Shifting battleground

Markets such as US and Europe now have more smartphone users than feature phone users. Indian smartphone penetration is estimated at a paltry 3-4 per cent but it is growing at a rapid enough clip to have global majors rushing their releases to Indian shores at prices which are not as ridiculous as disparities in the PC market.

But here’s the important bit. Folks who have smartphones do a lot more with their devices than those who own vanilla feature phones. They browse the web, read stuff, listen to music, look to share stuff with friends and find stuff like recommendations for restaurants, shops and the ilk through their phones. Friendly smartphones also have map services to point users in the direction of those restaurants, shops and other entertainment. For tech majors such as Google, Apple, Facebook and smaller players such as Foursquare, being able to point you in the right direction and giving you a voice on whether you loved or hated a certain place tells them a lot about your preferences and possible choices.

Smartphones as saviours

Apple and Google through iOS and Android respectively are the two largest and mature players in the smartphone space which is estimated at 640 million users globally. They’ve got users who walk around with these handy devices asking (Google Voice or Siri) or typing questions (Google Search, Bing etc). Some of these users give answers too through services like Foursquare. Foursquare users air to those logged into the service where they have been entertained or where they like to dine.

Given Apple’s recent difficulties in building a reasonable map service for their mobile users, such localized info could be soothing balm for its irked user base. This is especially the case given Google and Nokia have rushed in with its own apps. Facebook has also been hard at work on Facebook Nearby which provides similar functionality to Foursquare.

By rolling together city maps with listings of local restaurants, shopping , tourist destinations and whether those near and dear to you love or hate the experience, tech companies want to combine a tour guide, opinionated best friend and cumbersome map into a single attractive package. At the end of the day, these tools cost the user nothing, so why do companies continue to pour money into maps, search, social networks and other esoteric gizmos? They’re just refining what they hope is the holy grail of personalized advertising.

Footing the bill

As things stand, advertisements through newspapers and televisions are blunt instruments which hope scale and reach makeup for large swathes of possible irrelevance. Social networks and mobile devices provide convenient data catchments which can be used to better target potential consumers. Are you looking for a nearby coffee shop or suit sale?
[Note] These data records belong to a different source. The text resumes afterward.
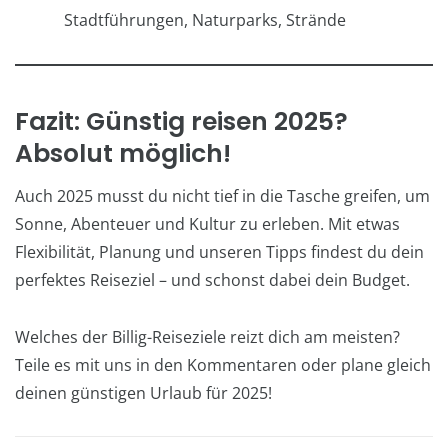
Stadtführungen, Naturparks, Strände
Fazit: Günstig reisen 2025?
Absolut möglich!
Auch 2025 musst du nicht tief in die Tasche greifen, um
Sonne, Abenteuer und Kultur zu erleben. Mit etwas
Flexibilität, Planung und unseren Tipps findest du dein
perfektes Reiseziel – und schonst dabei dein Budget.
Welches der Billig-Reiseziele reizt dich am meisten?
Teile es mit uns in den Kommentaren oder plane gleich
deinen günstigen Urlaub für 2025!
Search for it on an iOS device, Google Maps or Facebook and up pops a neat little graphic telling you how to get there, what’s the offer and what your friend thought of it.

Are you a lost tourist looking for a cheap bed and breakfast and the bus or train that gets you there? One of the three aforementioned services again comes to your rescue. The better you are at giving directions and serving up relevant info, the more people use the service. That gives Apple, Google or whoever else leverage to walk up to micro, small, medium and large businesses and tell them they’ve got the data on who would be interested in their products or services. This could be the future of advertising, and it starts with multi-billion dollar companies retracing where that favourite childhood pastry shop of yours is.